> _Your objective_
Could you resume the reflection below on learning to teach in Puerto Vallarta, picking up right after its final sentence?

> _Page excerpt_
** START **

When I arrived here in Puerto Vallarta I had many preconceived ideas about both teaching and living in a foreign culture. The past weeks has taught me that the idea that both would be easy was hubris in many respects.
Despite the fact that I have been speaking English all my life years and also in spite of the fact I have an above average mastery of the language, I had forgotten the “whats” and “whys” of grammar just not the “hows.” Teaching the nuts and bolts of grammar required me to relate material to students in a way they could understand when in some cases I didn’t understand it myself.
I now understood that I would have to relearn things from grade school in order to be effective as a teacher. On the positive side this deepened my empathy toward my students. I admired there undertaking of this challenge.
Something that I did know going into this endeavor was the importance of the teaching practicums. I had experience presenting detailed information to groups large and small but I never had any critical feedback that I could use to improve upon. This feedback has helped me a great deal in my efforts to develop my own personal style and to become ever more effective.
As I improved in one area, I discovered my shortcomings in another. For instance, when using the student workbook I proved to be highly proficient because of the clear outcome that this type of work provided. On the other hand, my initial attempts at teaching grammar points proved to be less successful. Apparently I wasn’t being clear enough in my examples and my explanations.
I was able to use this feedback to move forward, become better at this skill, and discover what I needed to work on next. I find it hard to comprehend how a person could teach without these hours of practice with actual students. I know I will be better at my craft because of those hours.

** END **

[Collection entries]
** START **

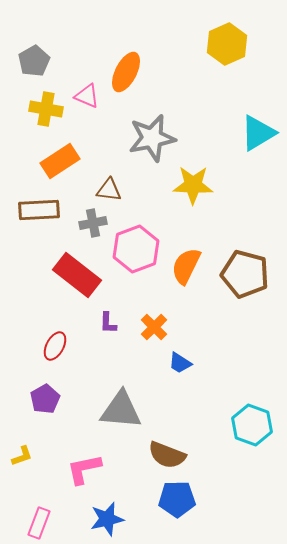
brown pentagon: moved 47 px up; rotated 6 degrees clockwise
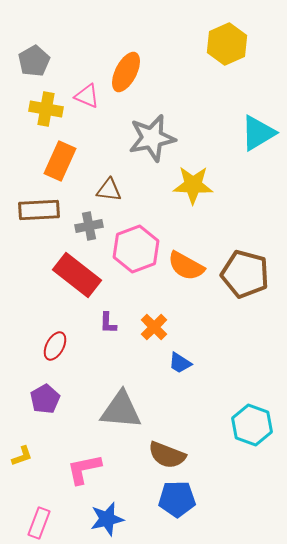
orange rectangle: rotated 33 degrees counterclockwise
gray cross: moved 4 px left, 3 px down
orange semicircle: rotated 87 degrees counterclockwise
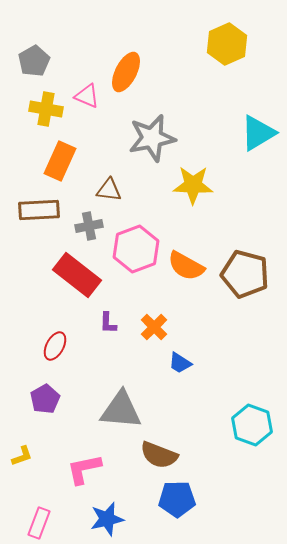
brown semicircle: moved 8 px left
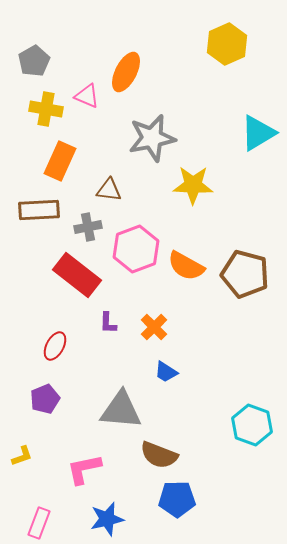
gray cross: moved 1 px left, 1 px down
blue trapezoid: moved 14 px left, 9 px down
purple pentagon: rotated 8 degrees clockwise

** END **

> _Output below_
My deficiencies in my knowledge of Spanish created some hurdles for me both in teaching and in adapting to the culture in which I was now living. At times I found it frustrating attempting to communicate with some locals about basic things. I could only imagine some of the frustration the students must have felt when tried to explain simple concepts with words they did not comprehend.
However, as my time here went on that continued exposure to the pasts of the Spanish language I didn’t know brought rapid improvement in my understanding. I supposed this was how the concept of teaching English as a foreign language worked. I was fortunate enough to see this in the classes where I taught the same students for several days in a row. I believe this is an extremely important aspect to the teaching practices that would have left me less able had I not been able to do them.
One other thing I never expected was the level of joy that I felt when my students grasped and then used the concepts of the lessons I taught. Receiving joy from helping another person achieve their goals is something everyone should experience. I believe it would make the world a kinder place because it illustrates how much we are all in this together.
My final thoughts on this experience are profound for me. I did expect to enjoy learning to teach English and experiencing life in a place that was very different than what I had known. What I did not expect was the level of personal growth it has caused me to experience. My desires to help others and to make a positive impact in their lives is more pronounced than I could have ever dreamed. Surely my time here will continue to impact me well into the future. I know I will be forever grateful to have had the opportunity to make this a part of my life’s experiences.